Shelby — the mother of twin 13-year-olds — saw the writing on the wall in Tennessee early on. Her daughter Claire had socially transitioned when she was 10, right before Covid lockdowns started. “We had this beautiful opportunity to spend those few months with one another, going through this transition period,” she says. “And when they started sixth grade, Claire went back to school as Claire.”

But just a year later, last March, Tennessee’s ban passed. “Everything was changing daily,” Shelby says. “So that was when we were like okay, we have no choice. We need to find a place to go.” Like many of the families I talked to, they also pulled out a map of “safe states” for trans people. They landed Illinois — the closest state to Tennessee with a shield law in place. By the time I spoke to them last June, they were in the middle of their move.
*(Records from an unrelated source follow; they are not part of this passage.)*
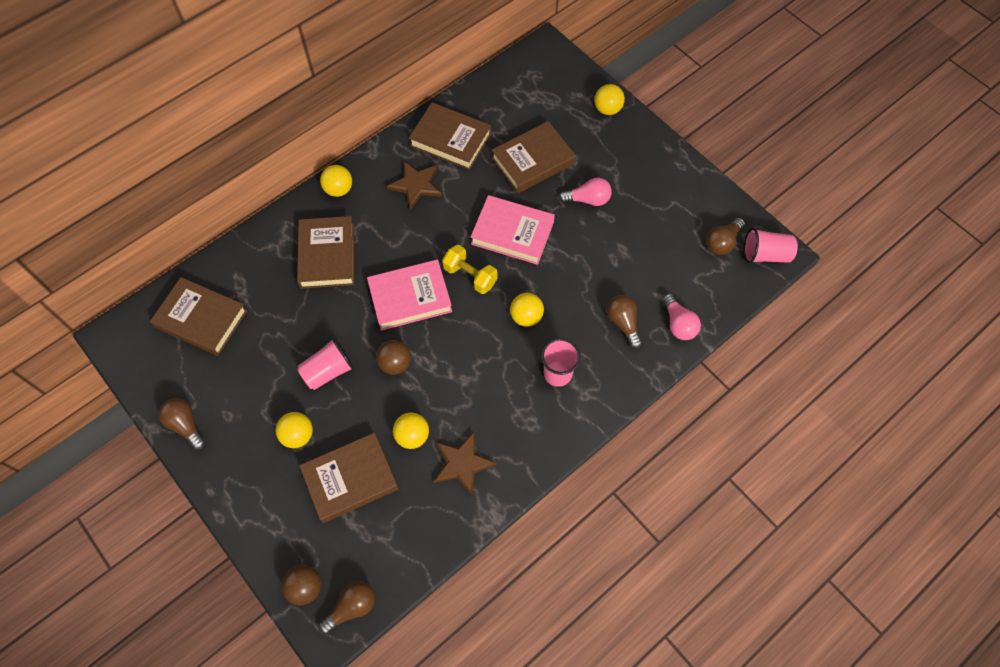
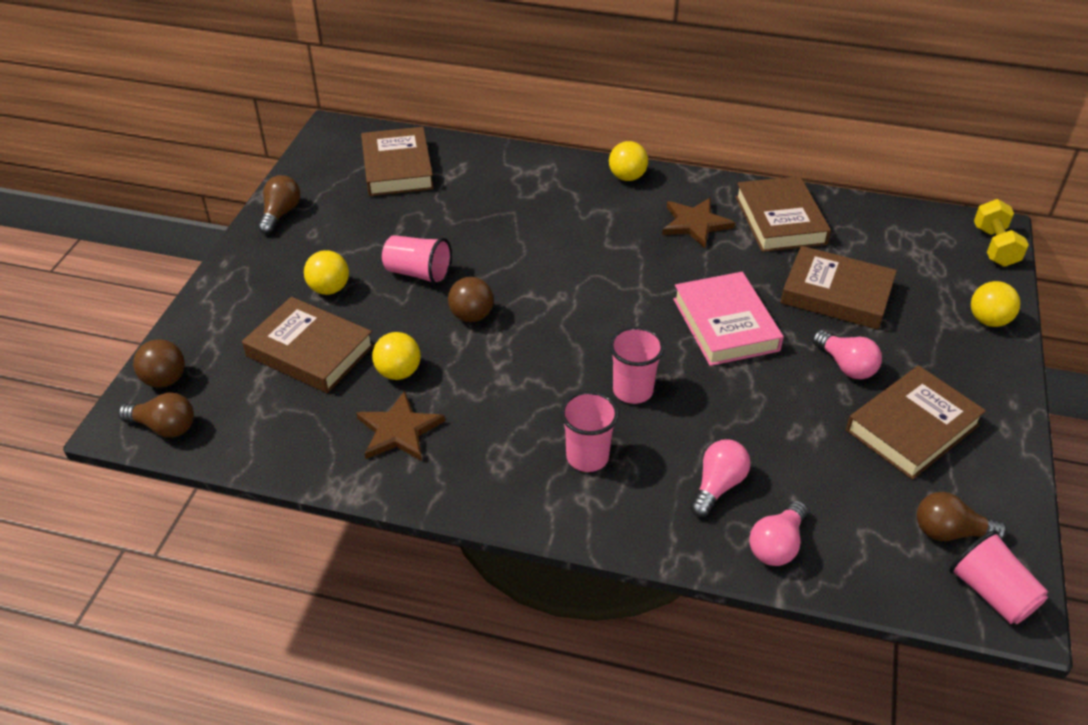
camera: 55 degrees right, 20 degrees down
brown book [297,216,354,289] -> brown book moved to [846,365,986,480]
pink book [367,259,452,331] -> none
yellow dumbbell [442,245,498,294] -> yellow dumbbell moved to [974,199,1029,267]
yellow ball [510,293,544,327] -> pink cup [609,327,664,404]
brown light bulb [607,295,642,349] -> pink light bulb [690,440,751,517]

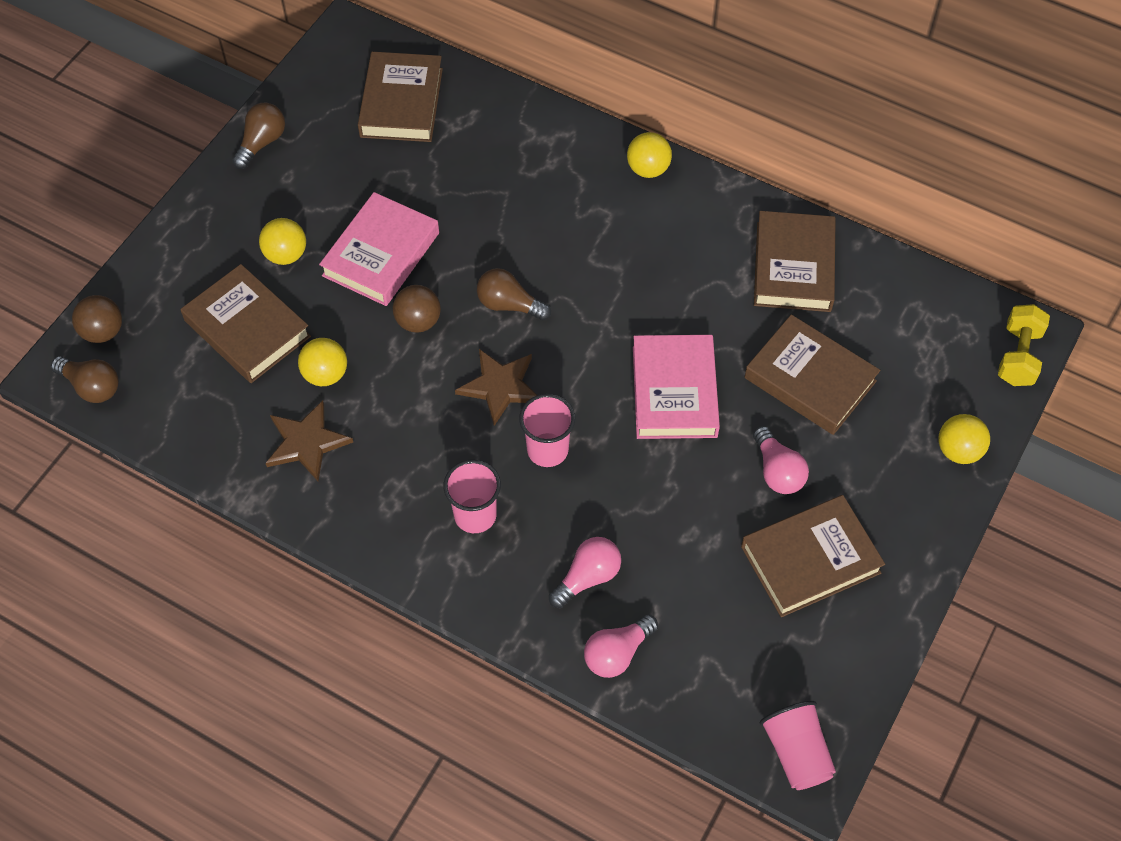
camera: 15 degrees right, 15 degrees up
pink cup [382,235,452,285] -> pink book [319,192,439,306]
brown star [662,198,735,248] -> brown star moved to [455,349,537,426]
brown light bulb [917,492,1007,541] -> brown light bulb moved to [477,268,551,321]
People dance together while protesting bills HB 1686 and SB 14 during a ‘Fight For Our Lives’ rally at the Texas State Capitol on March 27, 2023 in Austin, Texas.

Brandon Bell/Getty Images


The decision wasn’t easy: they left a whole life behind in a matter of months. “My brother and his wife live in Tennessee, and have two children. I want to be there to watch them grow up.” But she took comfort in the fact that Chicago’s nearby, and her family would hopefully come visit. “Everyone loves Chicago, right?”

In Mississippi, Erica and Rick Barker had hoped to not have to make the same decision. The Barker’s twins, Max and Mylah, are both genderqueer: Max is nonbinary, and Mylah is trans. They go to separate middle schools in Jackson, Mississippi, and they’re both the only out, genderqueer kids in their schools. Erica is a paralegal for the ACLU in Mississippi, and she consistently took their schools’ clunky, outdated policies about bathrooms and dress codes as an opportunity to show her kids how they can challenge a system.
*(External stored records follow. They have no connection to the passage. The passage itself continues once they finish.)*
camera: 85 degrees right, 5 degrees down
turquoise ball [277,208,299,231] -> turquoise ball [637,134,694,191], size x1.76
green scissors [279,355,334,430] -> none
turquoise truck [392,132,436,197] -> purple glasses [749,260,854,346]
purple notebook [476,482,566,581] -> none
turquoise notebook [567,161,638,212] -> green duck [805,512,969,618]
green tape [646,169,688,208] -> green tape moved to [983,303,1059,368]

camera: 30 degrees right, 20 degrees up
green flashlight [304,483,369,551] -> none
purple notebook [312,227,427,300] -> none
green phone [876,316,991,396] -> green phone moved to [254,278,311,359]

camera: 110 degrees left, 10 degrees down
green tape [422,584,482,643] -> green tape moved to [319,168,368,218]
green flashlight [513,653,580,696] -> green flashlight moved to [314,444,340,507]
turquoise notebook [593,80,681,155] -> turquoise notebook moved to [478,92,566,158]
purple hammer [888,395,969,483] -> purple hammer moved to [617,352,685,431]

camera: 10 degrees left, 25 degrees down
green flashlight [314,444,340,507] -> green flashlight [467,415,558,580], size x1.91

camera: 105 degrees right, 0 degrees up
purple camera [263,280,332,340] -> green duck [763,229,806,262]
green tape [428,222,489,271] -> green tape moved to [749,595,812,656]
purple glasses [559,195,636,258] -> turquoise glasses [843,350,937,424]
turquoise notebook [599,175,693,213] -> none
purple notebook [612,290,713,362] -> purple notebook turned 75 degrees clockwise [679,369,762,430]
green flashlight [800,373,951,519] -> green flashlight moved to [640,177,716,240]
But with Mylah just getting ready to start gender affirming care, the healthcare ban wasn’t a teachable moment for the Barkers — it was a sign to leave.

“I pulled up a map, and showed them states that we could possibly move,” Erica says. “We went through that with them, looking at the states that have protective policies already in place, where we would all be safe.” Rick hates the cold, so that ruled out the East Coast. They’d considered moving to California in the past, but the cost of living was so much higher. Then they looked at Nevada: it was warm and it had a shield law, plus Rick and Erica had gotten married in Las Vegas, and Max is a diehard Drag Race fan, who would love a chance to actually see a show.
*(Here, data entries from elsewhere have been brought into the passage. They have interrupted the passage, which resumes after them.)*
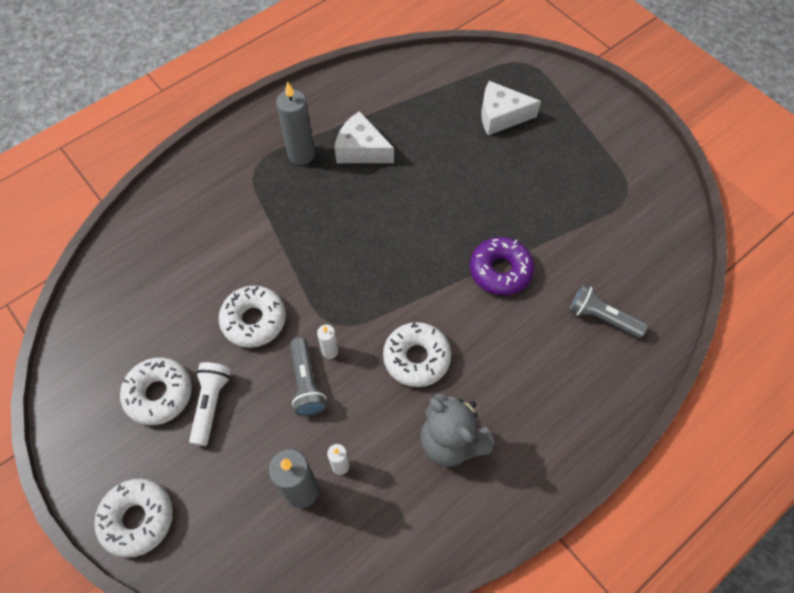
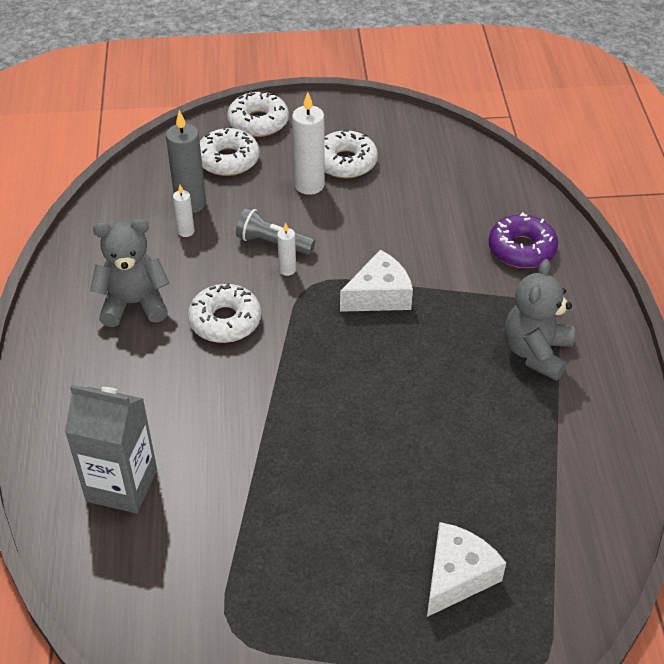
camera: 125 degrees right, 15 degrees down
white flashlight [189,362,231,446] -> white candle [292,92,325,195]
white donut [219,286,286,348] -> white donut moved to [200,126,260,176]
grey candle [276,81,315,165] -> grey teddy bear [504,259,575,381]
white cheese [335,111,394,163] -> white cheese moved to [340,250,413,312]
purple donut [470,237,534,295] -> purple donut moved to [489,212,558,268]
grey flashlight [569,284,648,338] -> grey carton [65,385,157,513]

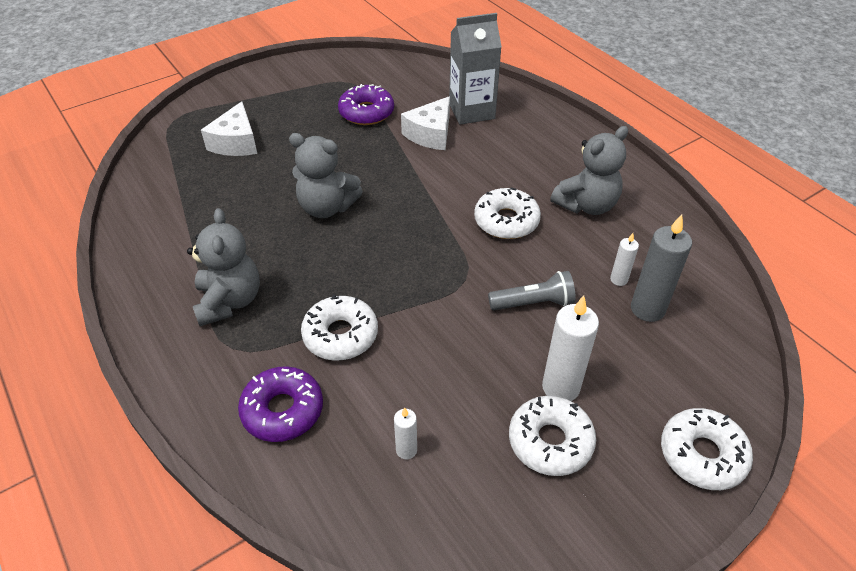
camera: 150 degrees right, 0 degrees up
white donut [200,126,260,176] -> white donut moved to [301,295,378,361]
white candle [277,222,296,276] -> white candle moved to [394,408,417,459]
white cheese [340,250,413,312] -> white cheese moved to [401,96,450,150]
none -> grey teddy bear [289,133,363,218]
none -> purple donut [338,84,394,125]

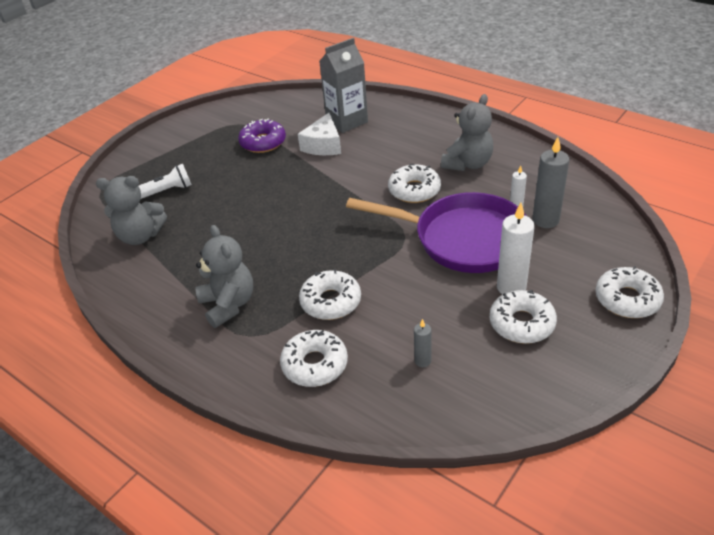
camera: 15 degrees left, 5 degrees down
white cheese [201,101,257,156] -> white flashlight [139,164,192,199]
purple donut [238,366,323,442] -> white donut [280,330,348,387]
grey teddy bear [289,133,363,218] -> grey teddy bear moved to [96,176,167,245]
white candle [394,408,417,459] -> grey candle [414,319,432,367]
grey flashlight [488,271,576,310] -> purple pan [346,192,527,273]

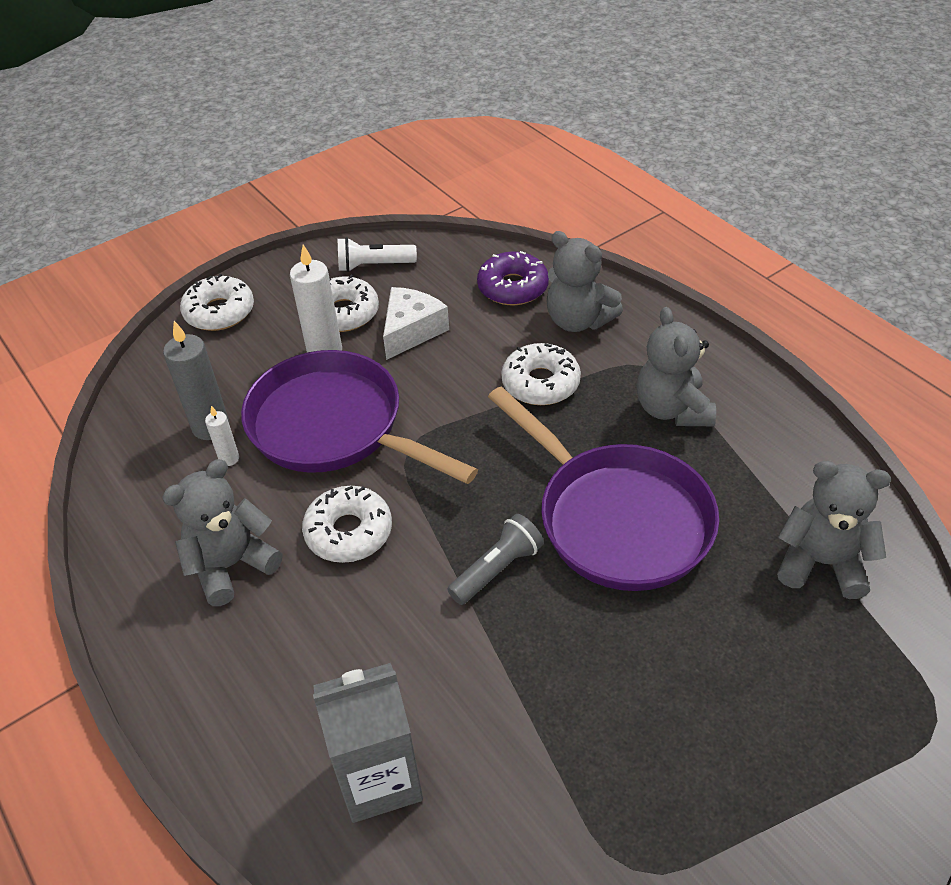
camera: 165 degrees left, 5 degrees up
white flashlight [139,164,192,199] -> white flashlight moved to [338,237,417,272]
purple donut [238,118,286,153] -> purple donut moved to [477,251,549,305]
white donut [280,330,348,387] -> grey teddy bear [546,231,623,332]
white cheese [298,113,341,155] -> white cheese moved to [383,287,449,360]
grey candle [414,319,432,367] -> none
none -> grey flashlight [447,514,544,605]
none -> purple pan [488,386,719,591]

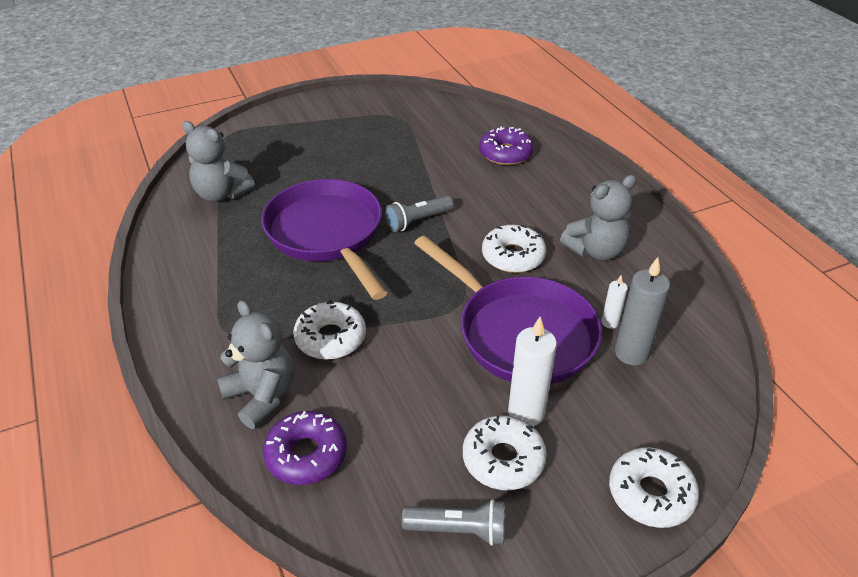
camera: 170 degrees left, 5 degrees down
grey carton [313,663,423,823] -> purple donut [479,126,534,165]
white flashlight [338,237,417,272] -> grey flashlight [402,499,505,546]
white cheese [383,287,449,360] -> none
grey teddy bear [637,307,716,426] -> none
Things moved quickly from there. By the end of the summer, Rick had found a new job in the Las Vegas area, and was moving there first to figure out the best area for the family to land. And Érica started reckoning with leaving her job at the ACLU — perhaps the hardest pill to swallow. “This is one of the first times where I have thoroughly enjoyed what I do,” she says, “and I feel some definite purpose.”

They’d hoped to wait until the end of the school year to move the kids, but Erica says school was starting to become untenable for Myla, being “purposely misgendered by peers, teachers, and school administrators.” They already had the groundwork set to make the move, so they sped up the timeline. “We had enough and decided to let them both finish the first school semester in MS and we’d get them outta there,” she says.

And with that, the Barkers became one of the countless families of Southerners pushed out of the South by this wave of legislation. As the pieces fell into place, Max was the most disappointed. They’d hoped to take on the state’s new healthcare ban with the same attitude that they took on the bathroom rules and dress codes: “Fight it from the inside,” they said.

Mylah was curious what it’ll be like to meet other out, queer kids. “It’ll feel so good to be able to be myself,” she says, “instead of having to hide myself. I think seeing more people be like me will help me become more me.”